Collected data

···

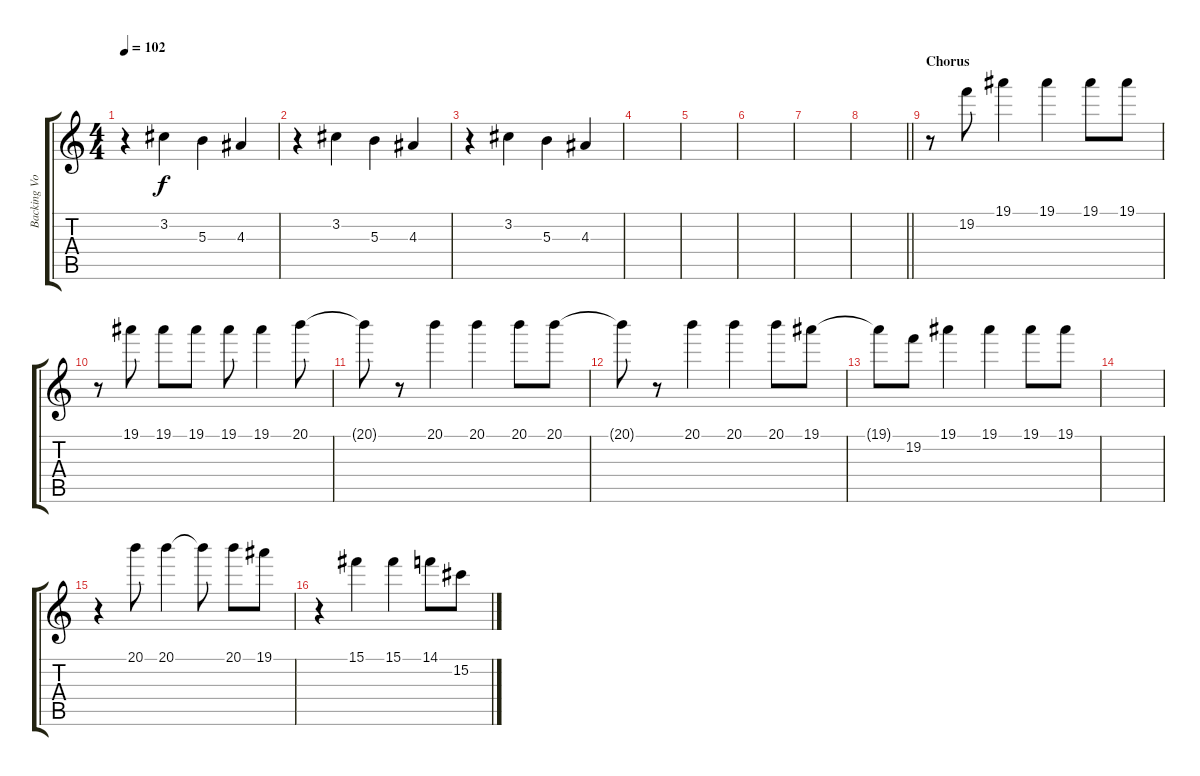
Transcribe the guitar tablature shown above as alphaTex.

\track ("Backing Vocals" "Backing Vo") {instrument electricguitarjazz}
\staff {score tabs}
\tuning (Eb4 Bb3 Gb3 Db3 Ab2 Eb2) {hide}
\ts (4 4)
\tempo 102
\clef g2
\ks c
r.4{dy f} 3.2.4 5.3.4 4.3.4 |
r.4 3.2.4 5.3.4 4.3.4 |
r.4 3.2.4 5.3.4 4.3.4 |
|
|
|
|
\barLineRight lightlight
|
\section ("" "Chorus")
r.8 19.2.8 19.1.4 19.1.4 19.1.8 19.1.8 |
r.8 19.1.8 19.1.8 19.1.8 19.1.8 19.1.4 20.1.8 |
20.1{t}.8 r.8 20.1.4 20.1.4 20.1.8 20.1.8 |
20.1{t}.8 r.8 20.1.4 20.1.4 20.1.8 19.1.8 |
19.1{t}.8 19.2.8 19.1.4 19.1.4 19.1.8 19.1.8 |
|
r.4 20.1.8 20.1.4 20.1{t}.8 20.1.8 19.1.8 |
r.4 15.1.4 15.1.4 14.1.8 15.2.8
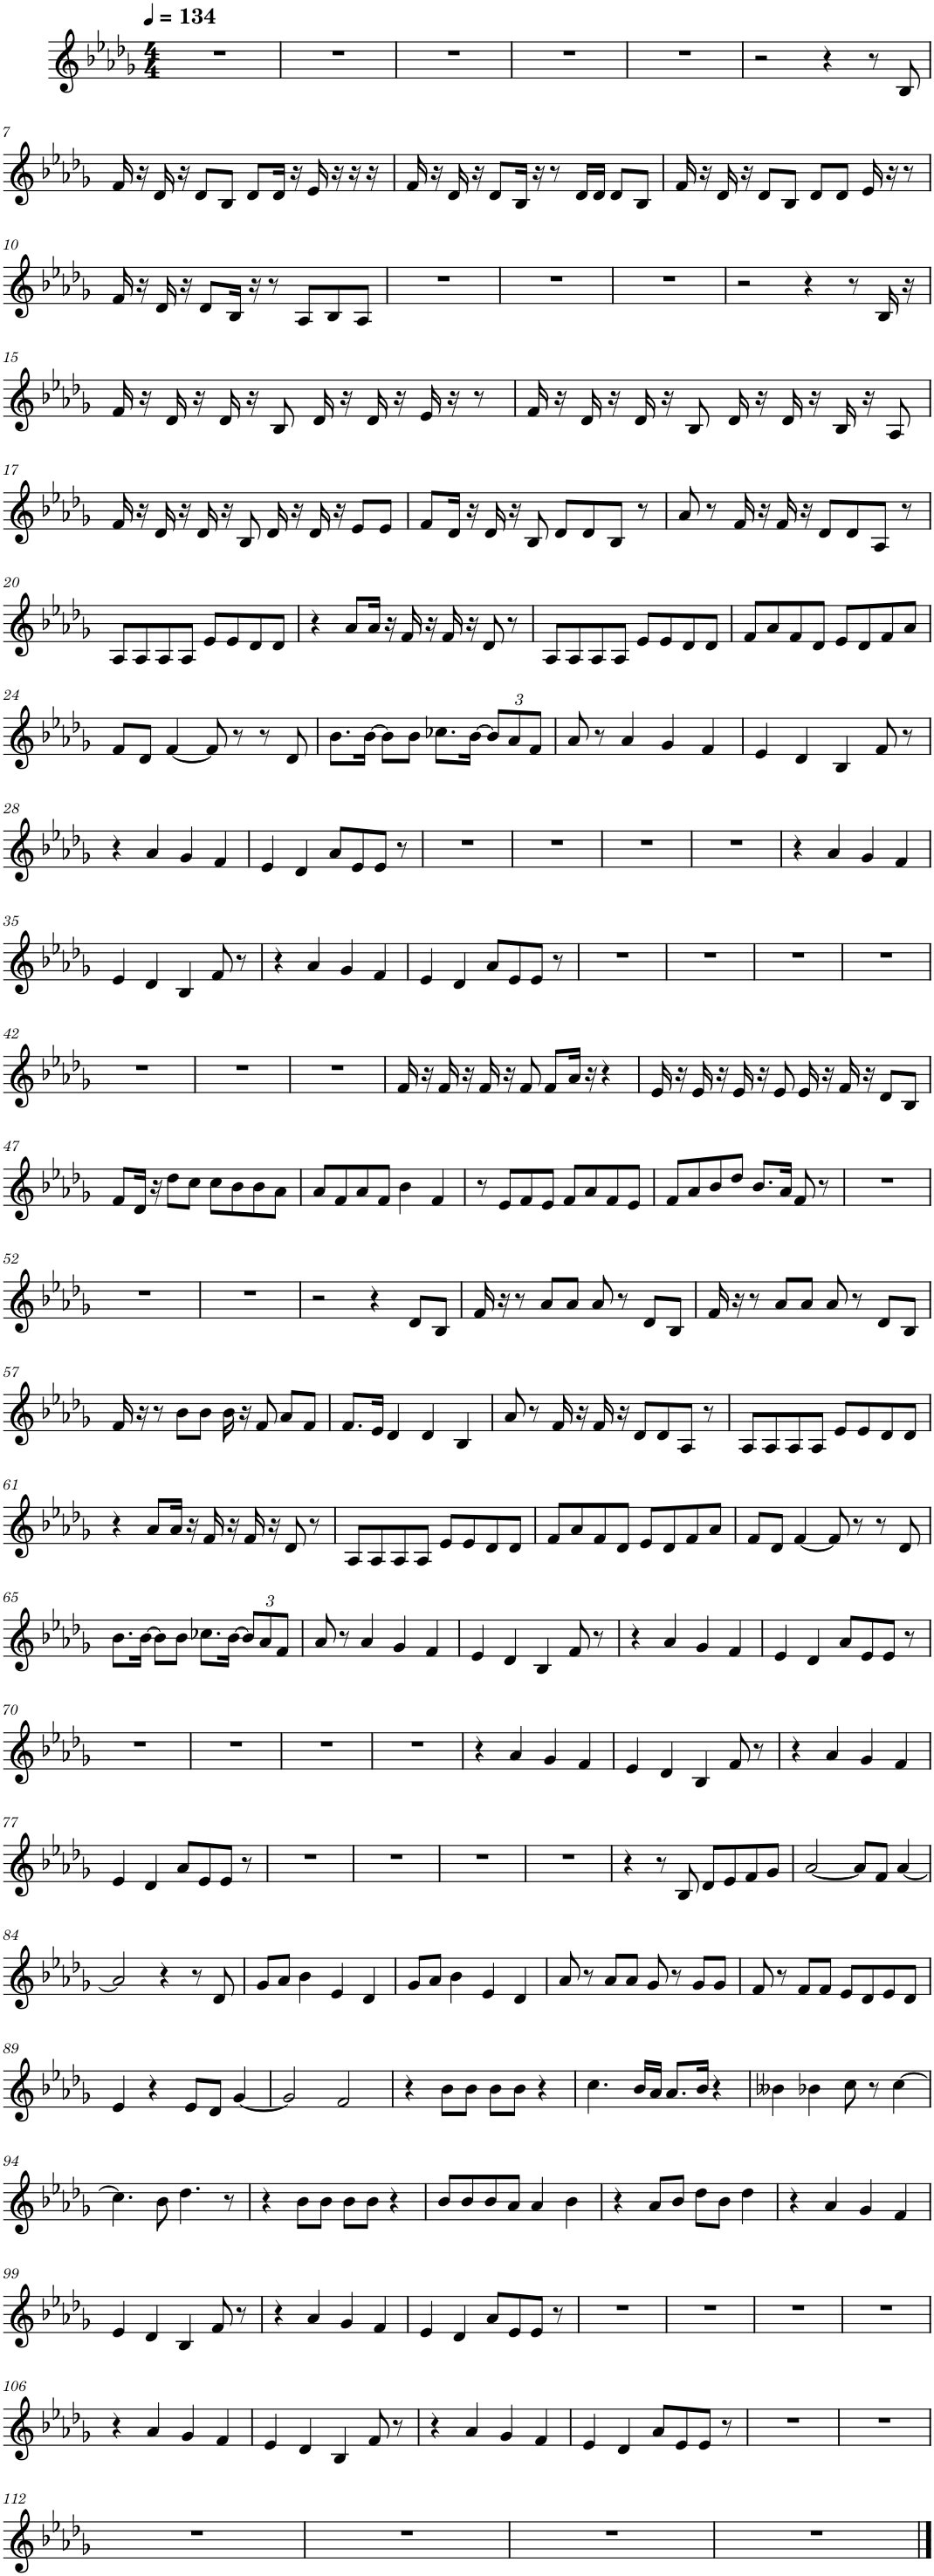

···

→ Brief
Rewrite the records with "Chorus" changed to "Bridge" and nothing else altered. Leave the pictures out.

→ Answer to this exercise
Transcribe the guitar tablature shown above as alphaTex.

\track ("Backing Vocals" "Backing Vo") {instrument electricguitarjazz}
\staff {score tabs}
\tuning (Eb4 Bb3 Gb3 Db3 Ab2 Eb2) {hide}
\ts (4 4)
\tempo 102
\clef g2
\ks c
r.4{dy f} 3.2.4 5.3.4 4.3.4 |
r.4 3.2.4 5.3.4 4.3.4 |
r.4 3.2.4 5.3.4 4.3.4 |
|
|
|
|
\barLineRight lightlight
|
\section ("" "Bridge")
r.8 19.2.8 19.1.4 19.1.4 19.1.8 19.1.8 |
r.8 19.1.8 19.1.8 19.1.8 19.1.8 19.1.4 20.1.8 |
20.1{t}.8 r.8 20.1.4 20.1.4 20.1.8 20.1.8 |
20.1{t}.8 r.8 20.1.4 20.1.4 20.1.8 19.1.8 |
19.1{t}.8 19.2.8 19.1.4 19.1.4 19.1.8 19.1.8 |
|
r.4 20.1.8 20.1.4 20.1{t}.8 20.1.8 19.1.8 |
r.4 15.1.4 15.1.4 14.1.8 15.2.8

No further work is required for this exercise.